Effect (In plant): 100% scrap
Effect (End user): Potential shaft fracture with complete loss of performance
Cause: Induction machine electrical voltage/current settings incorrect for part number
Prevention Control: Shaft hardening setup instructions
Detection Control: audit of shaft hardness
When identifying controls to enter into your FMEA, it is important to realize that these are the currently planned controls, not controls that have yet to be established or that will be changed. The idea is to list the controls that are in place or will be used if no changes are made to current program plans. If the FMEA team wishes to add, modify or delete design or process controls they should use the recommended action column.
If no prevention or detection controls are applicable for a given failure mode/cause, the FMEA team should leave the corresponding column blank.
In the next article, we use problems and solutions to learn about FMEA controls. In one of the problems, we continue examining the door latch-pin failure of the DC-10 cargo door, as an example to identify FMEA controls. In the advanced problem, we analyze a fictitious FMEA relating to potential safety of someone trying to unjam a snowblower.
Mahesh Jadhav says
If I prepared work and displayed ,Can consider it as prevention control?
Carl Carlson says
It depends on what you mean by “prepared work and displayed.” If your question is if you perform preparation tasks as part of the product design process, and the preparation tasks relate to the failure mode and associated cause in the FMEA, the answer is “yes.”
Victor Romero says
How can I link the prevention controls identified in the PFMEA with the control method column in the Control Plan?
Carl Carlson says
You are correct that Prevention Controls in the PFMEA are input to Control Methods in the Process Control Plan. Same with Detection Controls. The PFMEA team uses engineering judgement to make this linkage. There may be relational database software that does this automatically; but I prefer this to be a manual linkage, to allow engineering judgment to guide the transfer of information.
Sandeep Kumar says
Hi Carl, thank you for an informative article. I have a specific query.

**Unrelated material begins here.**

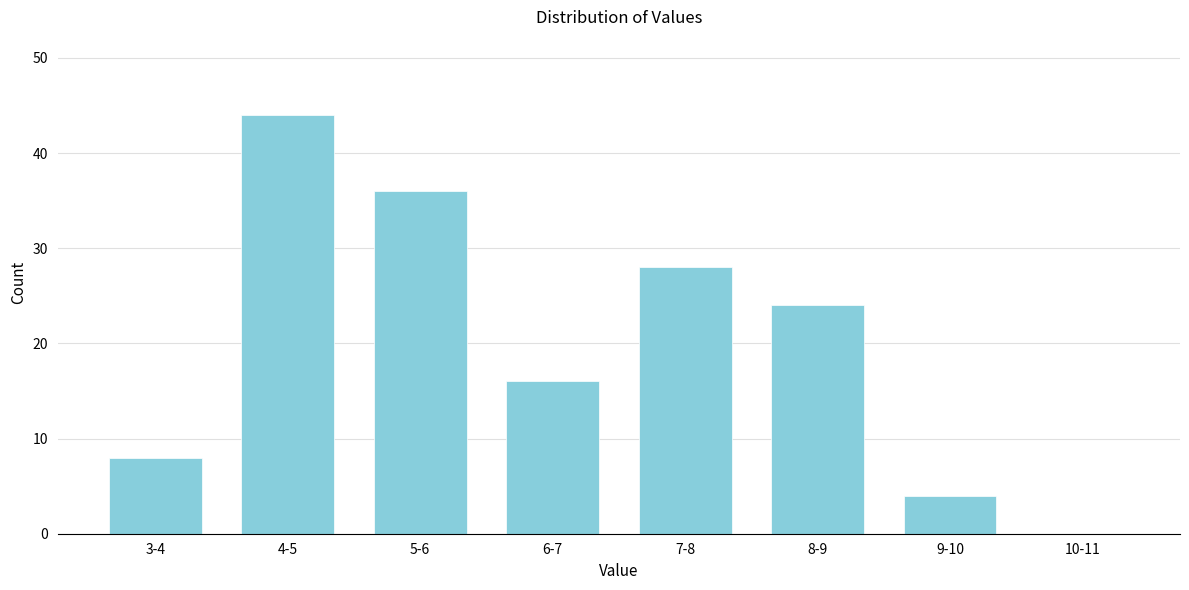

Reading right to left, transcribe all the data shown in this chart.

10-11=0	9-10=4	8-9=24	7-8=28	6-7=16	5-6=36	4-5=44	3-4=8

A shaft is inserted in the hole with inference fit and pull out of the shaft from the hole is considered failure of severity 10, now if I change the design and include a secondary safety that can delay the failure mode but not eliminate it for example I insert a circlip to delay the pull out. In this case, can I reduce the severity of the failure mode, As I have designed a preventive mechanism to delay the failure mode.
thank you for help.
Carl Carlson says
Thanks for your question.
As always with evaluating an FMEA, we have to begin with an understanding of the item being evaluated. I’ll assume for the purpose of answering your question that the revised design is a type of external circlip that is placed around the shaft exerting force inwards to prevent slippage of the shaft. If that is the case, the function would be described accordingly, and a possible failure mode might be shaft pulls out. If the consequence of the shaft pulling out is severe, then the severity stays high. You may have impacted (reduced) the likelihood of occurrence, by the addition of the circlip. Remember, prevention controls can affect the occurrence rating.
Let me know if I have answered your question and if there are other considerations.